逃げ出すことも出来ない立ち尽くす私に、百瀬がおいでと手招きする。わたしはそれに吸い寄せられるようにふらふらと近付いていく。
「――、いい?」
誰もここには居ないのに、わたしにしか届かない声で囁き、俯き頷く。顔なんて見られたくないとか、なんてズルい……。
最近知ったこと。百瀬の体温は、わたしより高い。知った訳はこういうことが始まったから。
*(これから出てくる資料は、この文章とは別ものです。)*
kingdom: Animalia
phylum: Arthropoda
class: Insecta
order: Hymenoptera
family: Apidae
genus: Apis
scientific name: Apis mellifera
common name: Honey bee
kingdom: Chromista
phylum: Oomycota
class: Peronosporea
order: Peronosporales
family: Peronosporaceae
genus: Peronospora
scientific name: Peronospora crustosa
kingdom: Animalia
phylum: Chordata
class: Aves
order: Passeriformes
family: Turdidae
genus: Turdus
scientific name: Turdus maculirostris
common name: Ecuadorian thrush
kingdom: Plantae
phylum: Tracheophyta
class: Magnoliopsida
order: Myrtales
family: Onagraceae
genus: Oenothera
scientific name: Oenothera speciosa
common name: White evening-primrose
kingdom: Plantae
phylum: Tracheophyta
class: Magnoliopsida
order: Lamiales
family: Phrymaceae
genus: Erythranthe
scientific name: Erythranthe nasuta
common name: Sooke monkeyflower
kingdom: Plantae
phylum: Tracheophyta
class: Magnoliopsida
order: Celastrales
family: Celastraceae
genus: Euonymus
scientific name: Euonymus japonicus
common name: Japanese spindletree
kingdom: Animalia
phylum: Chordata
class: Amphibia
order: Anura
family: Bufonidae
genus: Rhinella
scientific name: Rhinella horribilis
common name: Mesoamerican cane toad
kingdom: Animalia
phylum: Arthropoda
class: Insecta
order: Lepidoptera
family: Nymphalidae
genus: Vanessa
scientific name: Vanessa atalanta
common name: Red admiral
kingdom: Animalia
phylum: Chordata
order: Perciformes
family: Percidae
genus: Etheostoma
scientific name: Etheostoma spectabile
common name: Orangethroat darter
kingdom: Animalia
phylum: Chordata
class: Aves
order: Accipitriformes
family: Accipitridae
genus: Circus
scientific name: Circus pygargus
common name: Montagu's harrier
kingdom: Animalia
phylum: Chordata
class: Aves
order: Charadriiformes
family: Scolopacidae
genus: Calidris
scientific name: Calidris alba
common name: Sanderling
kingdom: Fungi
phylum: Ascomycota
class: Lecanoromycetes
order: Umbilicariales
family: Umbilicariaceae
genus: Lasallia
ふわりと、百瀬の腕がわたしを囲い、百瀬の首筋にわたしの顔が埋まる。感じたのは、百瀬の背丈が最近伸びたということ。それを始まってたこの距離で感じた。
わたしは、百瀬に抱きしめられてる。
高い体温がもう少し上昇すると、もうどうしていいか分からなくなる。こっちの沸点はとうに突き抜けている。
近いところで漏れる呼吸が耳にかかってくすぐったい。
「っ」
「――帰ろっか。もう暗くなる」
思わず身をよじってしまうと、やがて、身体は離れていく。
「……、うん」
外の景色を見ながら、百瀬はずれた眼鏡を関節のごつごつしている長い人差し指で直していた。